Une étude 2020 du CESIN sur le phishing affirme que le hameçonnage incarne la technique d’attaque la plus fréquemment rencontrée par les RSSI (responsables de la sécurité des systèmes d'informations) des grands groupes français.

Toutes les entreprises sont donc directement concernées par les tentatives de filoutage, PME comme grands groupes cotés en bourse. Un récent article JDN sur les attaques de phishing précise cependant que les grands groupes y sont mieux préparés que les PME. Celles-ci se pensent moins concernées, et écopent dès lors de fréquences d’attaques plus conséquentes. L’article parle ainsi d’une moyenne de 25 000 tentatives d’hameçonnage sur les 3,5 millions d’emails mensuels moyens d’une PME.

En février 2021, c’est d’ailleurs le phishing bancaire qui a fait beaucoup de victimes parmi les sociétés françaises. L'œuvre de cyberpirates qui s’appuient sur la réglementation européenne DSP2 sur la sécurité bancaire pour faire paniquer leurs victimes.

Quelles conséquences redouter d’une cyberattaque par phishing ?

Le phishing menace principalement la sécurité des données confidentielles des entreprises, ainsi que leurs finances :

  • la majorité des tentatives d’hameçonnage donnent lieu à des vols d’identité et des détournements de fonds ;
  • de nombreuses cyberattaques par filoutage soutiennent aussi l’espionnage d'entreprise ;
  • certaines préparent le terrain de démarches plus larges de demande de rançon en l’échange de données bloquées par les pirates, ce qu’on appelle les rançongiciels.
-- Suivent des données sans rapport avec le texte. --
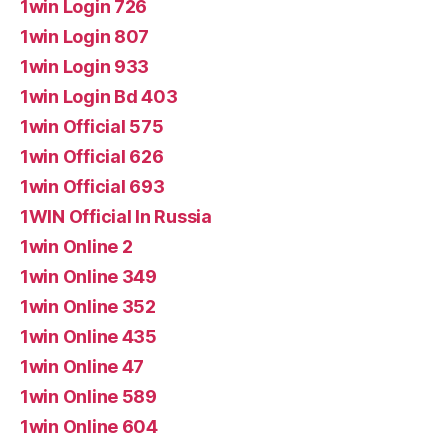
1win Login 726
1win Login 807
1win Login 933
1win Login Bd 403
1win Official 575
1win Official 626
1win Official 693
1WIN Official In Russia
1win Online 2
1win Online 349
1win Online 352
1win Online 435
1win Online 47
1win Online 589
1win Online 604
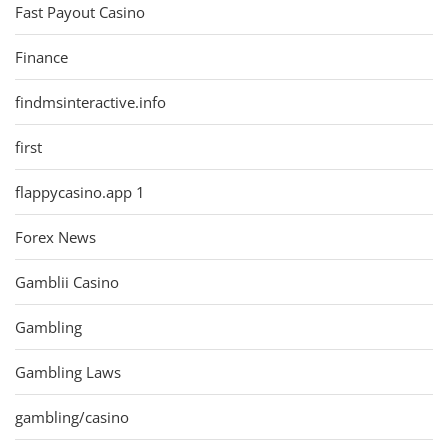
Fast Payout Casino
Finance
findmsinteractive.info
first
flappycasino.app 1
Forex News
Gamblii Casino
Gambling
Gambling Laws
gambling/casino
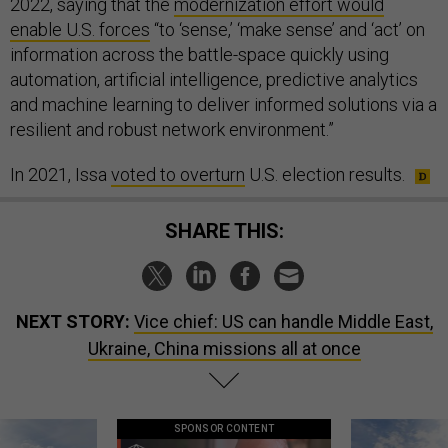
2022, saying that the
modernization effort would
enable U.S. forces
“to ‘sense,’ ‘make sense’ and ‘act’ on
information across the battle-space quickly using
automation, artificial intelligence, predictive analytics
and machine learning to deliver informed solutions via a
resilient and robust network environment.”
In 2021, Issa
voted to overturn
U.S. election results.
SHARE THIS:
NEXT STORY:
Vice chief: US can handle Middle East,
Ukraine, China missions all at once
SPONSOR CONTENT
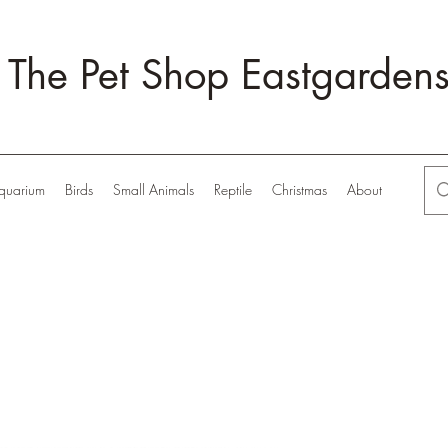
The Pet Shop Eastgarden
quarium
Birds
Small Animals
Reptile
Christmas
About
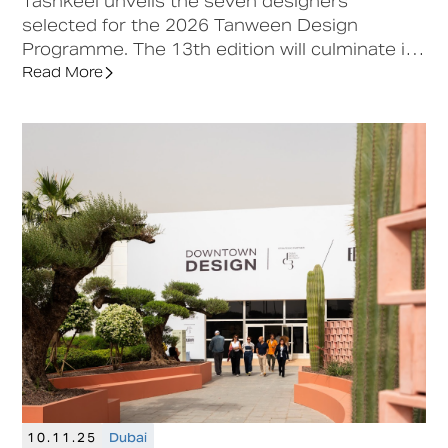
Tashkeel unveils the seven designers
selected for the 2026 Tanween Design
Programme. The 13th edition will culminate in
a sustainable design showcase at Downtown
Read More
Design, followed by continued support to
launch limited-edition collections.
10.11.25
Dubai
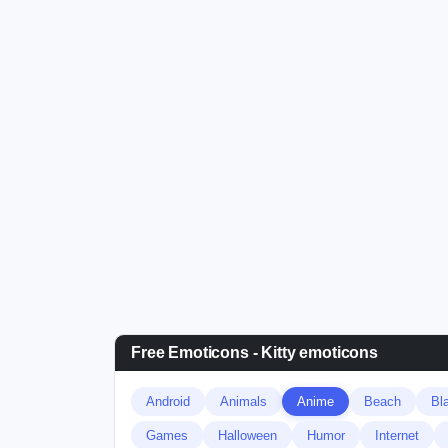
Free Emoticons - Kitty emoticons
Android
Animals
Anime
Beach
Bl
Games
Halloween
Humor
Internet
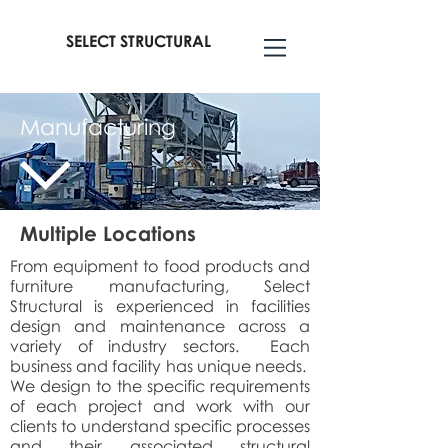
SELECT STRUCTURAL
Manufacturing
Multiple Locations
From equipment to food products and
furniture manufacturing, Select
Structural is experienced in facilities
design and maintenance across a
variety of industry sectors. Each
business and facility has unique needs.
We design to the specific requirements
of each project and work with our
clients to understand specific processes
and their associated structural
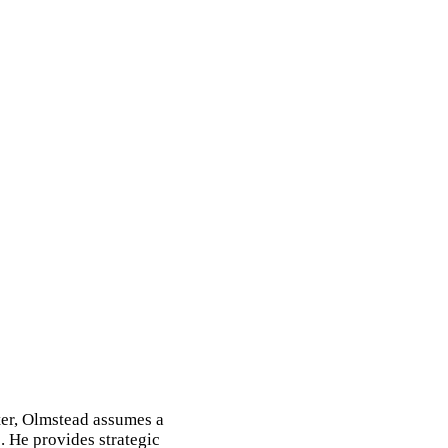
ter, Olmstead assumes a
. He provides strategic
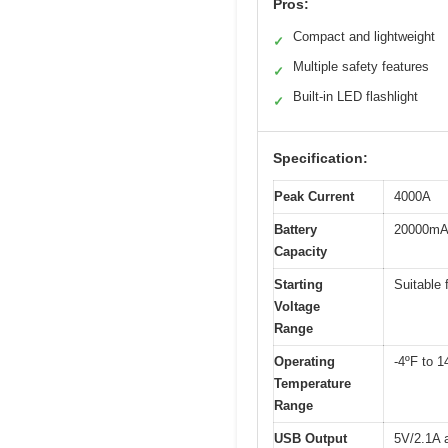
Pros:
Compact and lightweight
✓
Multiple safety features
✓
Built-in LED flashlight
✓
Specification:
Peak Current
4000A
Battery
20000mA
Capacity
Starting
Suitable 
Voltage
Range
Operating
-4ºF to 1
Temperature
Range
USB Output
5V/2.1A 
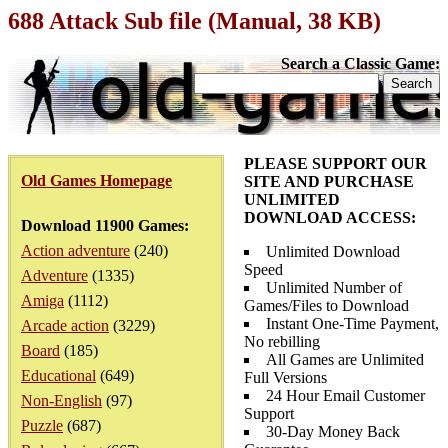
688 Attack Sub file (Manual, 38 KB)
Search a Classic Game:
PLEASE SUPPORT OUR
Old Games Homepage
SITE AND PURCHASE
UNLIMITED
DOWNLOAD ACCESS:
Download 11900 Games:
Action adventure
(240)
Unlimited Download
Speed
Adventure
(1335)
Unlimited Number of
Amiga
(1112)
Games/Files to Download
Instant One-Time Payment,
Arcade action
(3229)
No rebilling
Board
(185)
All Games are Unlimited
Educational
(649)
Full Versions
24 Hour Email Customer
Non-English
(97)
Support
Puzzle
(687)
30-Day Money Back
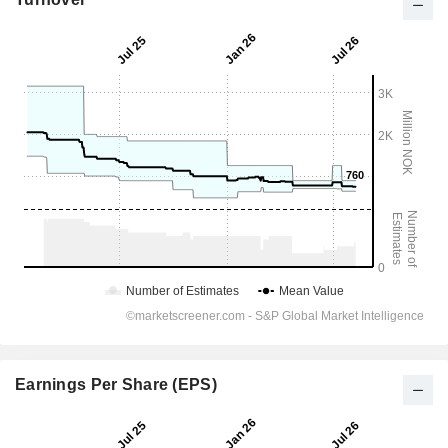
Earnings Per Share (EPS)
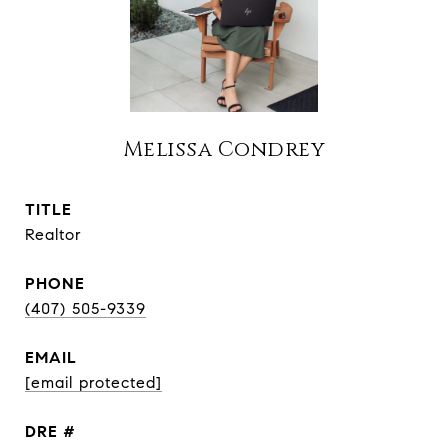
Melissa Condrey
TITLE
Realtor
PHONE
(407) 505-9339
EMAIL
[email protected]
DRE #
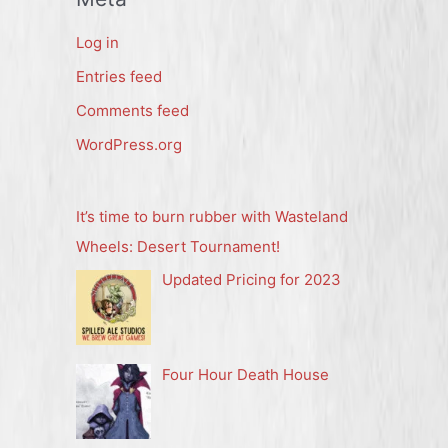
Log in
Entries feed
Comments feed
WordPress.org
It’s time to burn rubber with Wasteland
Wheels: Desert Tournament!
Updated Pricing for 2023
Four Hour Death House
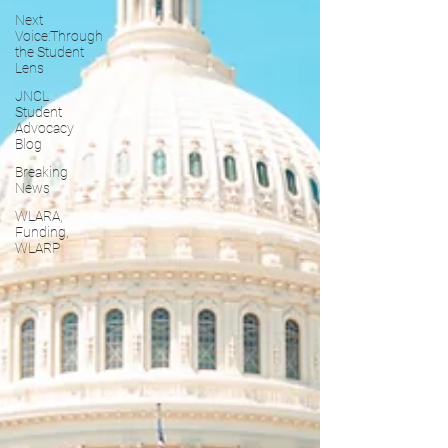
Next
Voice:Through
the Student
Lens
JNCL
Student
Advocacy
Blog
Breaking
News
WLARA,
Funding,
WLARP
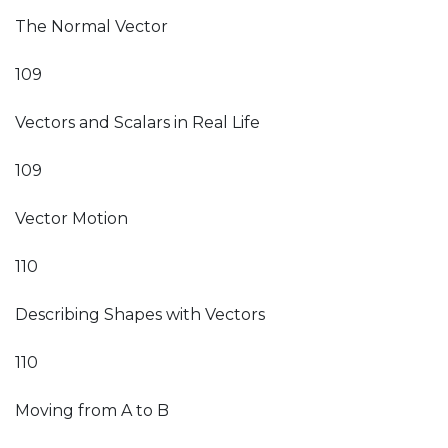
The Normal Vector
109
Vectors and Scalars in Real Life
109
Vector Motion
110
Describing Shapes with Vectors
110
Moving from A to B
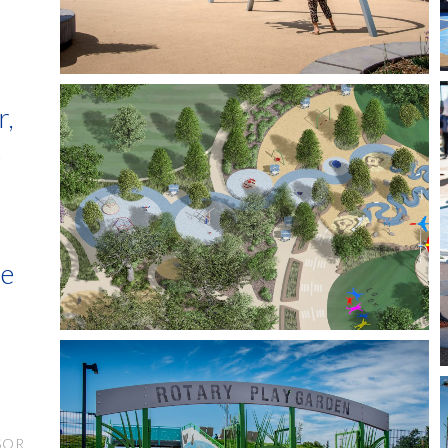
r,
e
s
he
SOR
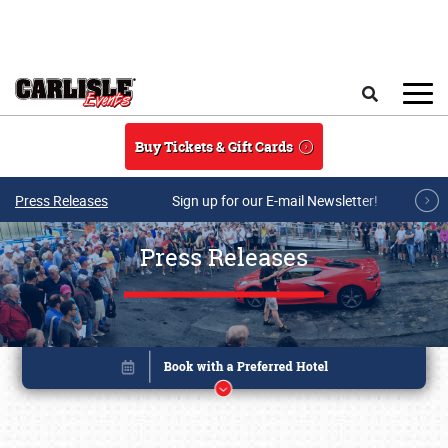
Skip to main content
Search
Buy Tickets & Gift Cards
Press Releases
Sign up for our E-mail Newsletter!
Press Releases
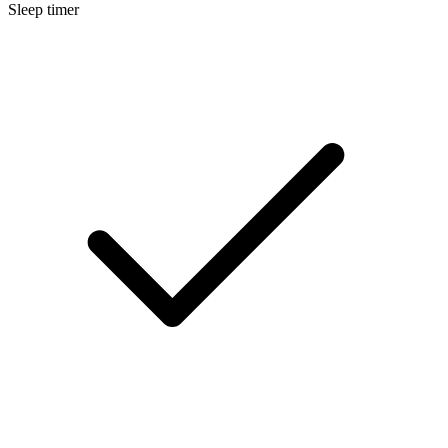
Sleep timer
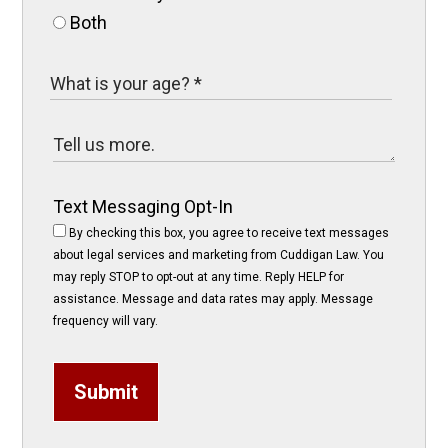
Both
Text Messaging Opt-In
By checking this box, you agree to receive text messages
about legal services and marketing from Cuddigan Law. You
may reply STOP to opt-out at any time. Reply HELP for
assistance. Message and data rates may apply. Message
frequency will vary.
Submit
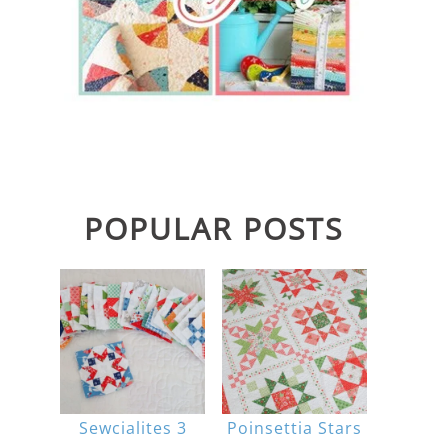
POPULAR POSTS
Sewcialites 3
Poinsettia Stars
D’un point de vue pénal, le phishing relève de différents types de délits :

  • l’usurpation d’identité, passible d’une peine d'un an de prison et de 15 000€ d’amende ;
  • la collecte de données à caractère personnel par moyen frauduleux ou illicite, passible d’une peine d’emprisonnement de cinq ans et de 300 000€ d’amende ;
  • l’escroquerie, qui peut aboutir à cinq ans d'emprisonnement et 375 000€ d’amende ;
  • l’accès frauduleux à un système de traitement automatisé de données, passible de trois ans de prison et de 100 000€ d’amende ;
  • la contrefaçon et usage frauduleux de moyen de paiement : sept ans et 750 000€ d’amende ;
  • la contrefaçon des marques dans les messages : trois ans de prison et 300 000€ d’amende.

Qu'est-ce que le phishing et comment le repérer ?

Le phishing, ou hameçonnage, est une forme de cyberattaque qui permet de voler des données confidentielles : personnelles ou bancaires. Le pirate passe généralement par un email, un SMS, ou un appel téléphonique en se faisant passer pour un interlocuteur légitime.

Comment savoir si je suis victime d’une tentative d'hameçonnage ?

Si vous êtes face à un courriel douteux, survolez les URLs pour vous assurer qu'elles correspondent à des sites internet légitimes. Dans le doute, mettez fin à la communication (SMS, appel, mail) et contactez vous-même l’expéditeur officiel pour vous assurer qu’il s’agit bien d’un message à son initiative.

Phishing : Comment se protéger d’une cyberattaque par hameçonnage ?

Vous pouvez signaler les spams et autres mails d'hameçonnage à la plateforme gouvernementale www.internet-signalement.gouv.fr.